Dans le documentaire L’Affaire d’Outreau, diffusé ce mardi 17 janvier 2023 sur France 2, François-Xavier Marécaux revient avec émotion sur le moment où son père, Alain Marécaux, a été incarcéré par sa faute.
“Il me semble que mon père m’a dit que tout allait bien se passer et que ça allait passer vite, se souvient François-Xavier Marécaux, 30 ans. On allait se revoir dans la journée, c’était l’histoire de quelques heures. C’est la dernière fois que l’on a vu nos parents avant plusieurs mois.” Au début des années 2000, Alain Marécaux, huissier de justice, se retrouve propulsé au cœur de l’affaire d’Outreau. Accusé d’avoir participé à un réseau pédophile par Myriam Badaoui, elle-même en détention provisoire pour viols sur ses quatre fils, l’homme de 36 ans est interpellé le 14 novembre 2001 sous les yeux de ses enfants. François-Xavier, 9 ans, voit sa vie bouleversée.
Après l’interpellation de son père, le petit garçon, son frère et sa sœur sont conduits au commissariat pour être interrogés par la police. Le garçonnet dresse alors le portrait d’un père “sévère“, qui lui donnait “quelques fois” “des coups de martinets et des claques“. Avec toute son innocence d’enfant, il raconte également les moments de douceur de son père. “Parfois il me demandait si je voulais jouer à la machine à bisous”, confie-t-il, loin de se douter que cette phrase suffira à faire incarcérer son père pendant deux ans.
“Maintenant, j’ai quatre enfants et je joue à la machine à bisous avec eux et il n’y a pas de mal du tout à tout ça”
Vingt ans après, François-Xavier se souvient de ce témoignage comme si c’était hier. Dans le documentaire L’Affaire d’Outreau, diffusé ce mardi 17 janvier 2023 sur France 2, il fait part de sa culpabilité, lui dont les propos enfantins ont été déformés au point de détruire la vie de sa famille. “On ne peut pas changer les propos qu’on a eus. Ils ne sont pas faux non plus“, confie-t-il, la gorge nouée. Maintenant j’ai trente ans. Avec le recul, je pense que j’aurais plus approfondi les réponses pour éviter la malinterprétation de tout ça.” Et d’ajouter, au bord des larmes : “Maintenant, j’ai quatre enfants et je joue à la machine à bisous avec eux et il n’y a pas de mal du tout à tout ça.”

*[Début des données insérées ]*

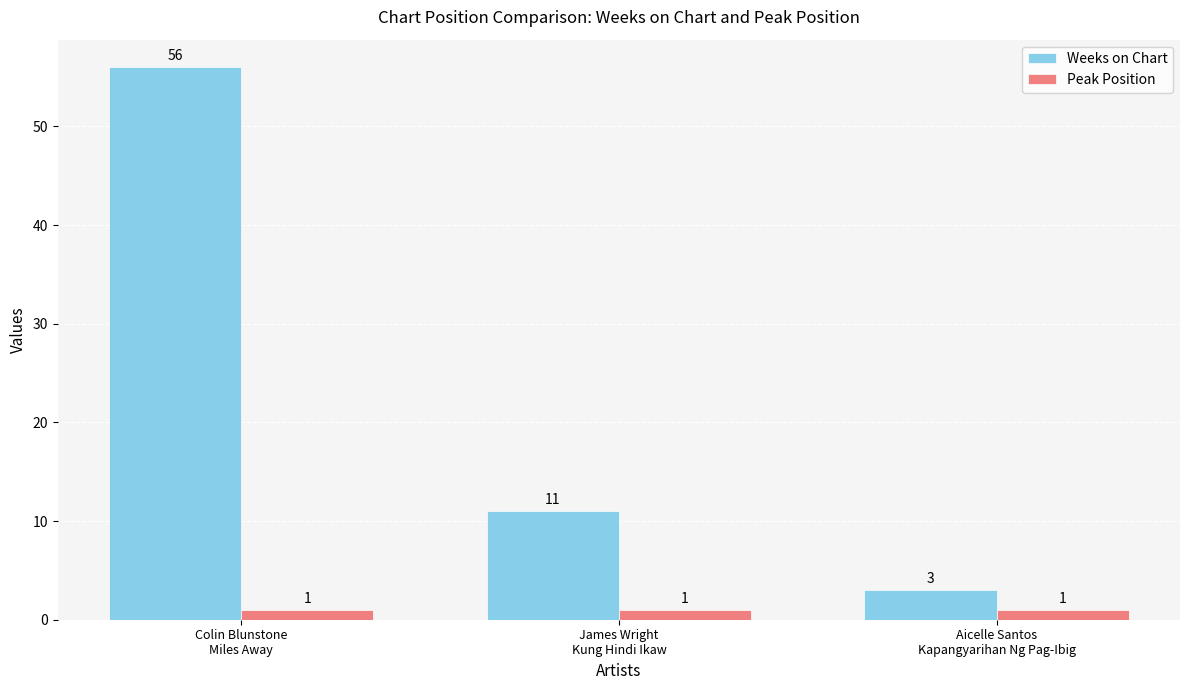

True or false: Peak Position has a value of 1 at Colin Blunstone
Miles Away.

True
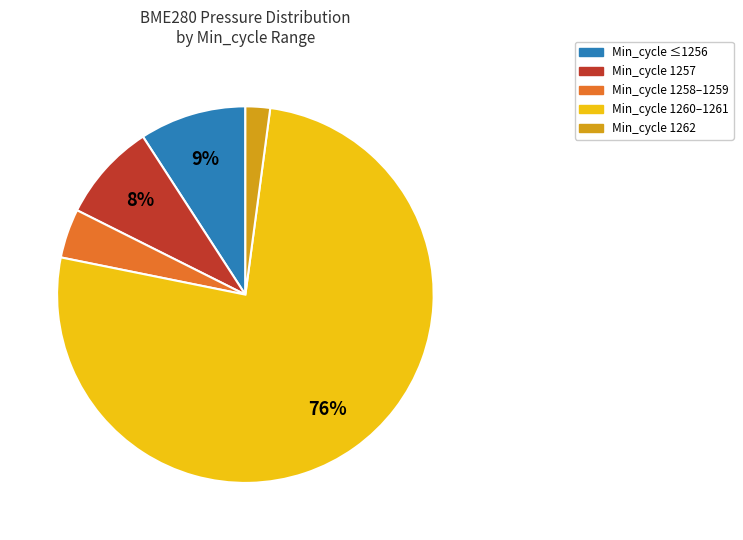

What is the largest slice in the pie chart?

Min_cycle 1260–1261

Si François-Xavier est si bouleversé par ces souvenirs, c’est que sa petite phrase a brisé sa famille et bouleversé sa vie entière. “À la suite de l’audition, on est tous placés dans la même famille d’accueil, raconte-t-il dans le documentaire L’Affaire d’Outreau. Ça va durer quelques semaines, jusqu’au moment où avec mon grand frère, il y avait trop de soucis. Le fait que mon père soit allé en prison est en partie de ma faute. Il le sait et il me le fait payer. Il commence à être violent et on a été séparés. Il est parti en famille d’accueil et quelques temps après, ça a suivi avec ma petite sœur. On passe de la vie de famille, où tout va bien avec l’école et tout ça, à la famille d’accueil ensemble, à la famille d’accueil tout seul.”
De son côté, Alain Marécaux a été reçu par le juge Fabrice Burgaud, en charge de l’instruction. Il a expliqué que la “machine à bisous” était un jeu inoffensif, qui consistait à faire des bisous “sur la main, l’épaule, la joue et le dos“. “Ce sont des jeux que je faisais avec mes enfants, surtout le dimanche matin, explique l’ex-huissier de justice dans le documentaire. Je travaillais beaucoup et de temps en temps, le dimanche matin, quand je n’étais pas à l’étude, j’étais chez moi et on jouait tous ensemble au réveil, dans le lit.” Malheureusement, son témoignage n’a pas suffi. Incarcéré pendant 691 jours sur les bases du témoignage de son fils, Alain Marécaux a été acquitté en 2005. Il a fait trois tentatives de suicide pendant sa détention.